I’ve had my dictaphone since the mid- to late ’90s. In my previous life, I used to record demos on it. Then I ran into some trouble with tendonitis and repetitive stress and it prevented me from writing at my laptop. I got really bummed about it, so I started speaking my scripts out into this dictaphone I had lying around. I realized it was really helpful for my creative process. Having a linear writing machine, where I couldn’t go back and hate myself and edit myself, allowed me to blast through drafts of scripts much more quickly and write from a much more instinctual, as opposed to intellectual, place. It’s a mess when it comes out, but the pacing is really good. So I have Radio Shack to thank for my entire creative process.

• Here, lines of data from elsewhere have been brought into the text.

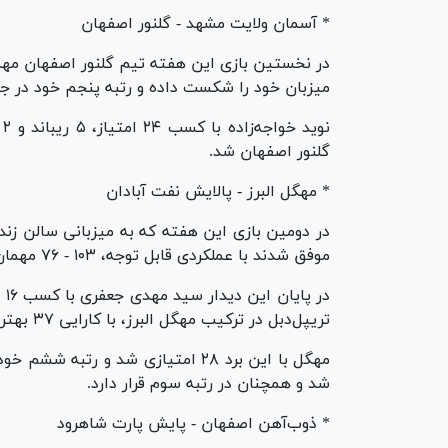
* آسمان ولایت مشهد - گلنور اصفهان
میزبان خود را شکست داده و رتبه پنجم خود در جد
گلنور اصفهان شد.
* مهگل البرز - پالایش نفت آبادان
در دومین بازی این هفته که به میزبانی سالن زن
موفق شدند با عملکردی قابل توجه، ۱۰۳ - ۷۶ مهمان خود نفت آبادان را شکست دهند.
تریپل‌دبل در ترکیب مهگل البرز، با کارایی ۳۷ بهترین بازیکن زمین شد.
شد و همچنان در رتبه سوم قرار دارد.
* ذوب‌آهن اصفهان - پایش پارت شاهرود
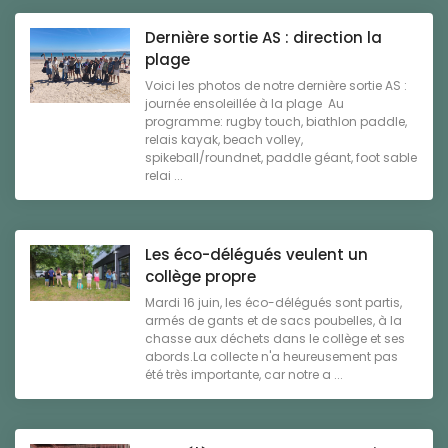
Dernière sortie AS : direction la
plage
Voici les photos de notre dernière sortie AS :
journée ensoleillée à la plage Au
programme: rugby touch, biathlon paddle,
relais kayak, beach volley,
spikeball/roundnet, paddle géant, foot sable
relai ...
Les éco-délégués veulent un
collège propre
Mardi 16 juin, les éco-délégués sont partis,
armés de gants et de sacs poubelles, à la
chasse aux déchets dans le collège et ses
abords.La collecte n'a heureusement pas
été très importante, car notre a ...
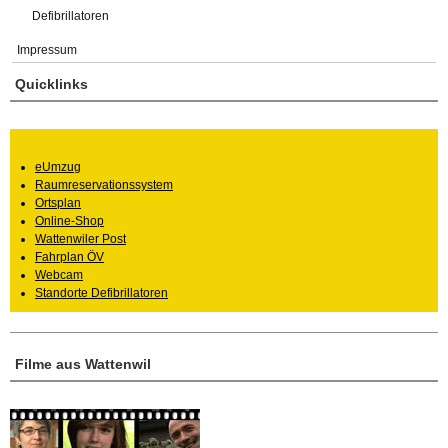
Defibrillatoren
Impressum
Quicklinks
eUmzug
Raumreservationssystem
Ortsplan
Online-Shop
Wattenwiler Post
Fahrplan ÖV
Webcam
Standorte Defibrillatoren
Filme aus Wattenwil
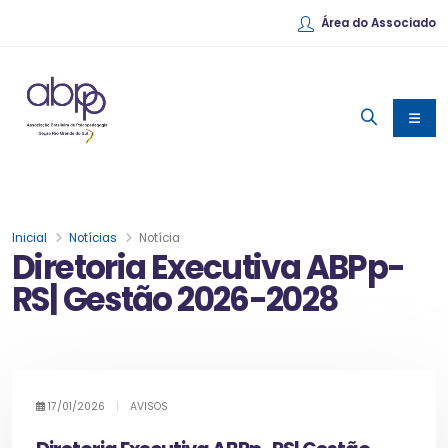
Área do Associado
Inicial
Notícias
Notícia
Diretoria Executiva ABPp-
RS| Gestão 2026-2028
17/01/2026
|
AVISOS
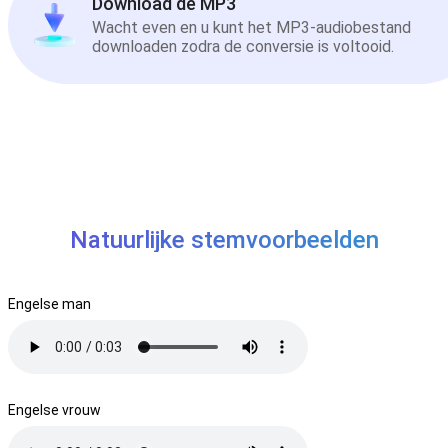
Download de MP3
Wacht even en u kunt het MP3-audiobestand
downloaden zodra de conversie is voltooid.
Natuurlijke stemvoorbeelden
Engelse man
Engelse vrouw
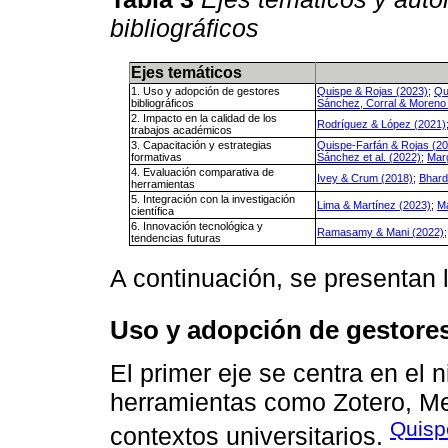
bibliográficos
Ejes temáticos
1. Uso y adopción de gestores
Quispe & Rojas (2023)
;
Qu
bibliográficos
Sánchez, Corral & Moreno
2. Impacto en la calidad de los
Rodríguez & López (2021)
trabajos académicos
3. Capacitación y estrategias
Quispe-Farfán & Rojas (2
formativas
Sánchez et al. (2022)
;
Marg
4. Evaluación comparativa de
Ivey & Crum (2018)
;
Bhard
herramientas
5. Integración con la investigación
Lima & Martínez (2023)
;
Ma
científica
6. Innovación tecnológica y
Ramasamy & Mani (2022)
tendencias futuras
A continuación, se presentan l
Uso y adopción de gestores
El primer eje se centra en el 
herramientas como Zotero, M
Quisp
contextos universitarios.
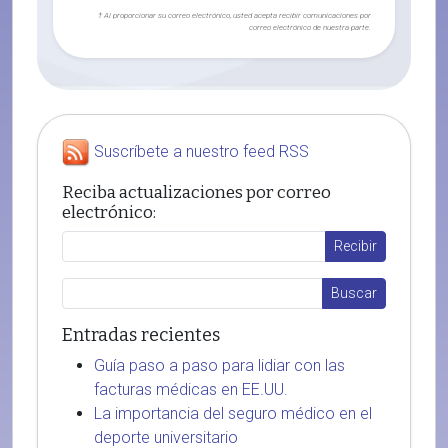
† Al proporcionar su correo electrónico, usted acepta recibir comunicaciones por
correo electrónico de nuestra parte.
Suscríbete a nuestro feed RSS
Reciba actualizaciones por correo
electrónico:
Entradas recientes
Guía paso a paso para lidiar con las
facturas médicas en EE.UU.
La importancia del seguro médico en el
deporte universitario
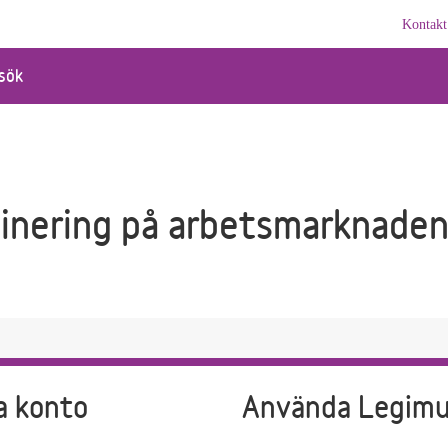
Kontakt
sök
minering på arbetsmarknade
a konto
Använda Legim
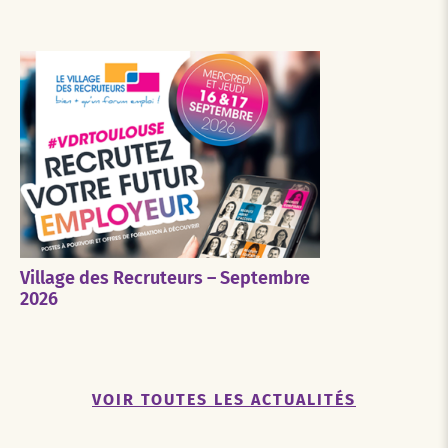
Village des Recruteurs – Septembre
2026
VOIR TOUTES LES ACTUALITÉS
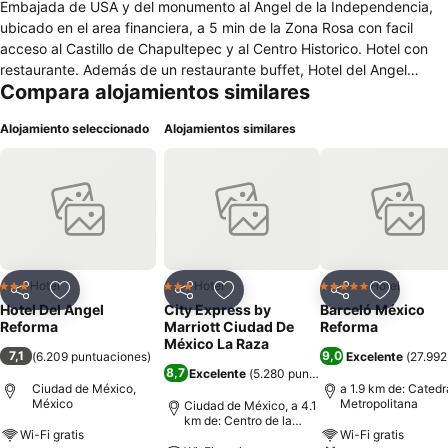
Embajada de USA y del monumento al Angel de la Independencia,
ubicado en el area financiera, a 5 min de la Zona Rosa con facil
acceso al Castillo de Chapultepec y al Centro Historico. Hotel con
restaurante. Además de un restaurante buffet, Hotel del Angel
Compara alojamientos similares
ofrece conexión inalámbrica a internet en cortesia. También brinda a
sus clientes salas de conferencias o reuniones, maletero y atención
Alojamiento seleccionado
Alojamientos similares
bilingüe. Wi-Fi en cortesia . Pantallas LCD de 32" con canales por
cable. Las habitaciones también disponen de Internet inalambrico
gratuito, amenidades de baño, equipadas con 1 cama king size o 2
camas matrimoniales, algunas habitaciones han sido remodeladas.
Hotel
Hotel
Hotel
3 Estrellas
3 Estrellas
5 Estrellas
Compartir
Agregar a favoritos
Compartir
Agregar a favoritos
Compartir
Agregar 
Hotel Del Angel
City Express by
Barceló México
Reforma
Marriott Ciudad De
Reforma
México La Raza
7,1
9,0
(
6.209 puntuaciones
)
Excelente
(
27.992
8,7
Excelente
(
5.280 puntuaciones
)
Ciudad de México,
a 1.9 km de: Catedr
México
Metropolitana
Ciudad de México, a 4.1
km de: Centro de la
Wi-Fi gratis
Wi-Fi gratis
ciudad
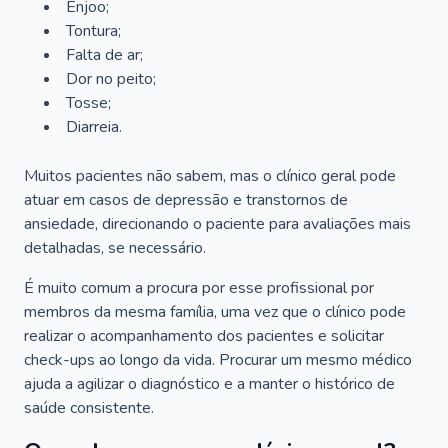
Enjoo;
Tontura;
Falta de ar;
Dor no peito;
Tosse;
Diarreia.
Muitos pacientes não sabem, mas o clínico geral pode
atuar em casos de depressão e transtornos de
ansiedade, direcionando o paciente para avaliações mais
detalhadas, se necessário.
É muito comum a procura por esse profissional por
membros da mesma família, uma vez que o clínico pode
realizar o acompanhamento dos pacientes e solicitar
check-ups ao longo da vida. Procurar um mesmo médico
ajuda a agilizar o diagnóstico e a manter o histórico de
saúde consistente.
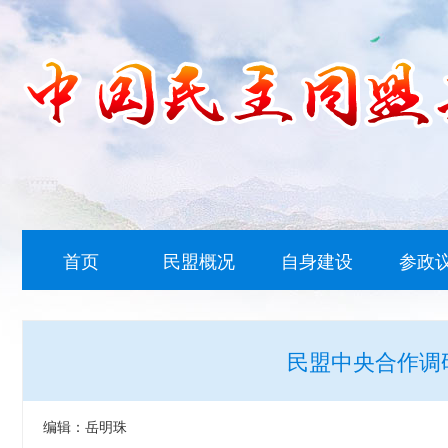
首页
民盟概况
自身建设
参政
民盟中央合作调研
编辑：岳明珠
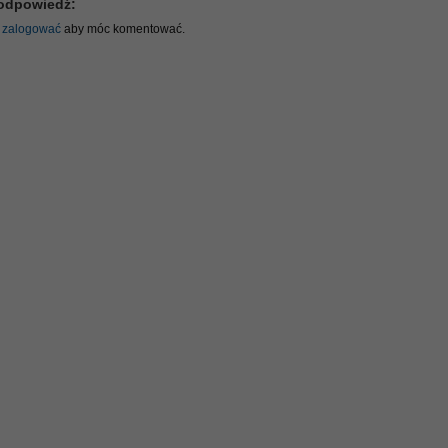
odpowiedź:
ę
zalogować
aby móc komentować.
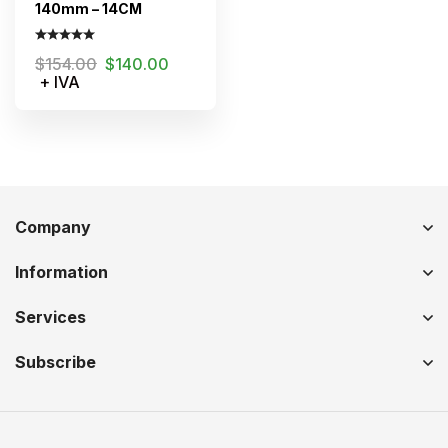
140mm – 14CM
$
154.00
$
140.00
+ IVA
Company
Information
Services
Subscribe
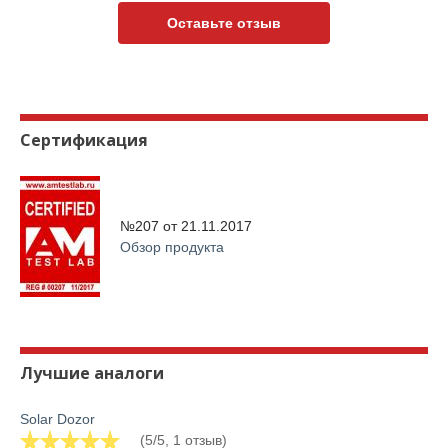
Оставьте отзыв
Сертификация
№207 от
21.11.2017
Обзор продукта
Лучшие аналоги
Solar Dozor
(5/5, 1 отзыв)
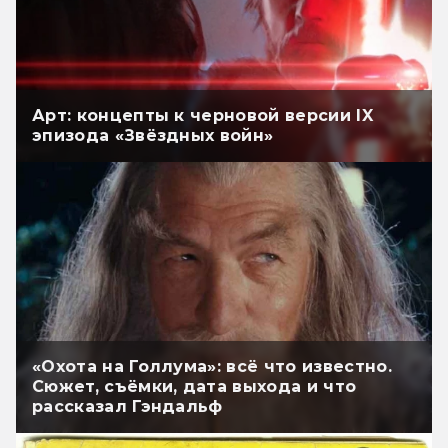
Арт: концепты к черновой версии IX
эпизода «Звёздных войн»
«Охота на Голлума»: всё что известно.
Сюжет, съёмки, дата выхода и что
рассказал Гэндальф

Mark Duplass. (via). And also:

For the first time in my life, I’m starting to make more money than I know what to do with. And it’s really weird. What it does is it kind of kills your god. Because your god, as an artist, is to try to find a way to make the art you want to make while being financially sustainable. And to have achieved that murdered my god. So now I look to Warren Buffett — the way he’s still actively excited about achieving career success and making money, and then he throws it all away on people who need it. That is the most inspiring thing that I can imagine.

The One I Love

The One I Love. Highly recommended, a lot of fun. I wish this one had made a bigger splash. A couple on the rocks goes on a retreat to focus on their relationship. Hijinks ensue. I love movies like this that focus on just a couple cast members, and you get to see their chemistry and talent carry the whole thing. Moss and Duplass are awesome.

Humpday

Humpday. I thought this was a really great movie. One on level it’s a sort of male bonding tale with a tone that is somewhere between the melancholy, awkward (and excellent) Old Joy and the goofy, chummy I Love You, Man. There’s bro love and macho one-upsmanship and adventurousness there, to be sure. But one thing that it shows–the wholly improvised dialogue probably helps here–is the halting, roundabout way that caring people make space for each other and test new emotional waters. A refreshing reminder of how surprisingly thoughtful people can be. Alycia Delmore is especially good.

And on a whole different level it’s about the call of art and the challenge of performance. “We’re doing this because it scares us more than anything else.” Also, I have a new crush on writer/director/producer Lynn Shelton. Worth seeing.